Hay actitudes, gestos, guiños cómplices en la vida que, como se dice, hacen la diferencia. Quienes nos acompañan, los reconocen y valoran.
Es lo que os vengo comentando últimamente a propósito de las dos sencillas líneas escritas por uno de vosotros, chicos del hogar-internado, con las que me agradecía esa sonrisa en la mañana, a la hora de desearos “buenos días” y bendecir el desayuno que pone el punto de inicio en las actividades diarias.
Se ha dicho siempre que una sonrisa, una humilde sonrisa, quizá a tiempo y también a destiempo, tiene el poder de alentar, consolar, animar a quien afronta dificultades o, sencillamente, aumentar el vigor de quien está tranquilo, sereno, conforme con lo que está viviendo. La magia de la sonrisa, de la pequeña palabra amable, del anónimo gesto servicial, de la mirada cálida, transforma cualquier realidad por dura que sea.
Pero estas cosas ingenuas –como quizá piense más de un lector, adolescente o adulto– si no se practican, si no se viven, se pierden en el oscuro túnel de la indiferencia, de la desazón, del sinsentido, del para qué… Igual que en la cancha, changuitos, hay que “pasar” la pelota para jugar limpiamente en equipo, en la vida hay que pasar, compartir, la sonrisa, el comentario gracioso y reconfortante y, aún más, la disculpa a quien nos hirió, nos puso trabas, nos descubrió algún secreto, nos insultó, nos zancadilleó.

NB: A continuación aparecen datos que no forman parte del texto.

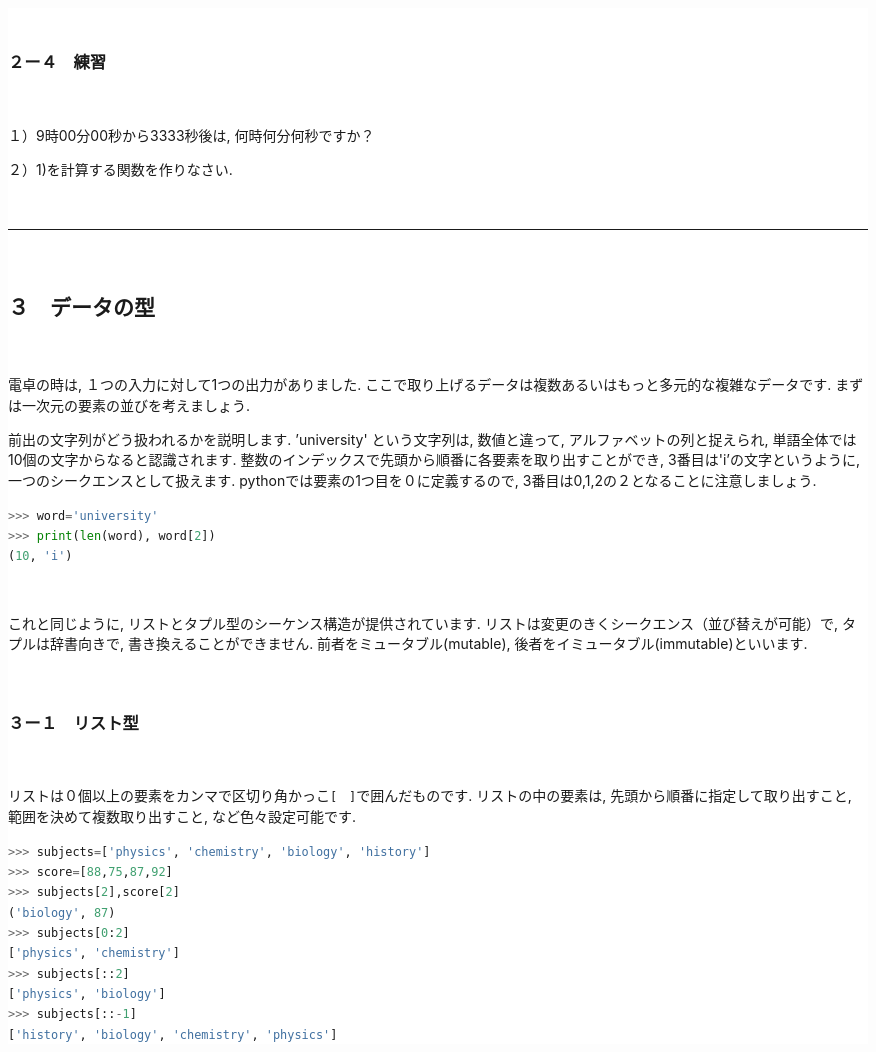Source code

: <br>

### ２ー４　練習

<br>

１）9時00分00秒から3333秒後は,  何時何分何秒ですか？

２）1)を計算する関数を作りなさい. 

<div style="page-break-before:always"><br>

------

<br>

## ３　データの型

<br>

電卓の時は,  １つの入力に対して1つの出力がありました. ここで取り上げるデータは複数あるいはもっと多元的な複雑なデータです. まずは一次元の要素の並びを考えましょう. 

前出の文字列がどう扱われるかを説明します. ’university' という文字列は,  数値と違って,  アルファベットの列と捉えられ,  単語全体では10個の文字からなると認識されます. 整数のインデックスで先頭から順番に各要素を取り出すことができ,  3番目は'i’の文字というように,  一つのシークエンスとして扱えます. pythonでは要素の1つ目を０に定義するので,  3番目は0,1,2の２となることに注意しましょう. 

```python
>>> word='university'
>>> print(len(word), word[2])
(10, 'i')
```

<br>

これと同じように,  リストとタプル型のシーケンス構造が提供されています. リストは変更のきくシークエンス（並び替えが可能）で,  タプルは辞書向きで,  書き換えることができません. 前者をミュータブル(mutable),  後者をイミュータブル(immutable)といいます. 

<br>

### ３ー１　リスト型

<br>

リストは０個以上の要素をカンマで区切り角かっこ`[　]`で囲んだものです. リストの中の要素は,  先頭から順番に指定して取り出すこと,  範囲を決めて複数取り出すこと,  など色々設定可能です. 

```python
>>> subjects=['physics', 'chemistry', 'biology', 'history']
>>> score=[88,75,87,92]
>>> subjects[2],score[2]
('biology', 87)
>>> subjects[0:2]
['physics', 'chemistry']
>>> subjects[::2]
['physics', 'biology']
>>> subjects[::-1]
['history', 'biology', 'chemistry', 'physics']
```

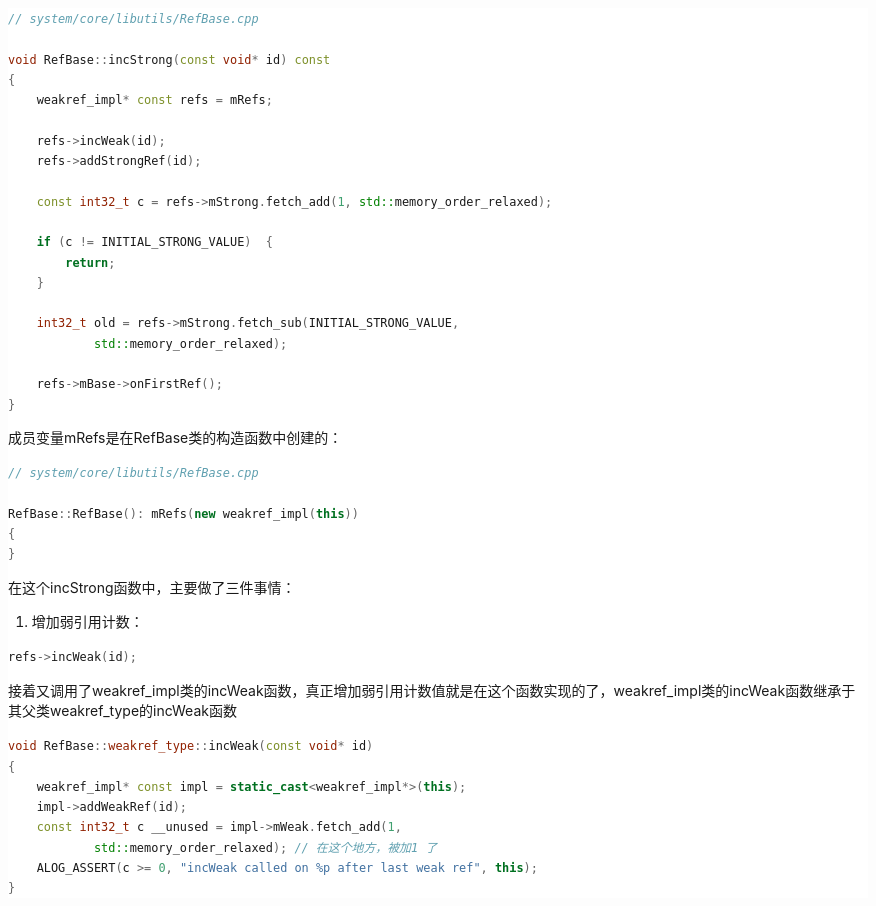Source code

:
 ```c++
// system/core/libutils/RefBase.cpp

void RefBase::incStrong(const void* id) const
{
    weakref_impl* const refs = mRefs;
    
    refs->incWeak(id);
    refs->addStrongRef(id);
    
    const int32_t c = refs->mStrong.fetch_add(1, std::memory_order_relaxed);
    
    if (c != INITIAL_STRONG_VALUE)  {
        return;
    }   

    int32_t old = refs->mStrong.fetch_sub(INITIAL_STRONG_VALUE,
            std::memory_order_relaxed);
    
    refs->mBase->onFirstRef();
}
```

成员变量mRefs是在RefBase类的构造函数中创建的：

```cpp
// system/core/libutils/RefBase.cpp

RefBase::RefBase(): mRefs(new weakref_impl(this))
{
}
```

 在这个incStrong函数中，主要做了三件事情：

1. 增加弱引用计数：

```c++
refs->incWeak(id);
```

接着又调用了weakref_impl类的incWeak函数，真正增加弱引用计数值就是在这个函数实现的了，weakref_impl类的incWeak函数继承于其父类weakref_type的incWeak函数

```c++
void RefBase::weakref_type::incWeak(const void* id)
{
    weakref_impl* const impl = static_cast<weakref_impl*>(this);
    impl->addWeakRef(id);
    const int32_t c __unused = impl->mWeak.fetch_add(1,
            std::memory_order_relaxed); // 在这个地方，被加1 了
    ALOG_ASSERT(c >= 0, "incWeak called on %p after last weak ref", this);
}
```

Cuando el ambiente que nos rodea está tan crispado, tan sin diálogo, tan amenazador… Cuando las posturas de unos y otros parece que son irreconciliables… Cuando los proyectos y sueños de muchos han entrado en modo de espera, hasta que el horizonte se clarifique… Cuando… es cuando nos hace más falta la sonrisa, el desahogo confiado, el apretón de manos. Y no digo el abrazo porque la persistente pandemia, que no nos quiere dejar, nos pide seguir siendo prudentes en expresiones de cercanía. Sí, guardemos aún la distancia social necesaria. Llegarán tiempos mejores.
No pretendo pediros, queridos amiguitos, que vayáis al despacho del personaje importante de turno para sonreírle. Ni que os hagáis presentes en un mitin y reclaméis sonrisas a las acaloradas voces que allí alzan sus consignas. Ni mucho menos que enarboléis una pancarta demandando sonrisas en donde discuten nuestros políticos. Bueno, en fin, ¡no estaría mal!
Si no lo vivimos en nuestro entorno diario, rutinario y aburrido, lo demás es tiempo perdido. Si no derrochamos en familia las señales aquí planteadas (recordad: la mejor sonrisa debéis regalarla en vuestra casa), y no tenemos la disciplina necesaria, también a vuestra corta edad, para forjar serenidad y aliento entre quienes sufren, están enfermos o conocen el amargo sabor de la soledad, todo lo demás, grandilocuente y llamativo, solo es un espejismo inocente. No lo olvidéis.
Hay gentes que venden caras sus sonrisas entre los suyos y después las regalan espléndidamente entre los extraños, quizá por turbios intereses o, simplemente, para quedar bien.
Alguna vez me habéis preguntado sobre las sonrisas que, tímidamente, aparecen en el Evangelio, en el rostro del Señor Jesús. Es cierto: los evangelistas son algo tacaños en describir los gestos de cercanía del Maestro. No faltan las lágrimas ante su amigo Lázaro, fallecido. Ni los abrazos y bendiciones a los pequeños que jugaban en la plaza. Ni el toque respetuoso al leproso, despreciado por todos. En sus parábolas hay cariño entre los personajes como aquel recibimiento del padre bueno a su hijo pródigo a quien besó efusivamente.
Estoy seguro de que alguien tan sensible, piadoso, bondadoso, alguien tan lleno de humanidad como el Señor, multiplicó generosamente sonrisas, miradas, apretones de manos, abrazos, comentarios graciosos. Aquellas gentes, las de su tiempo, se sentían seguras y cómodas a su lado.
Hagamos una campaña entre los nuestros. Con un buen márketing. A tiempo y a destiempo. La contraseña, el lema, la clave es sencilla: “¡Una sonrisa!, porfa”.
Y el mundo será un poco más hermoso.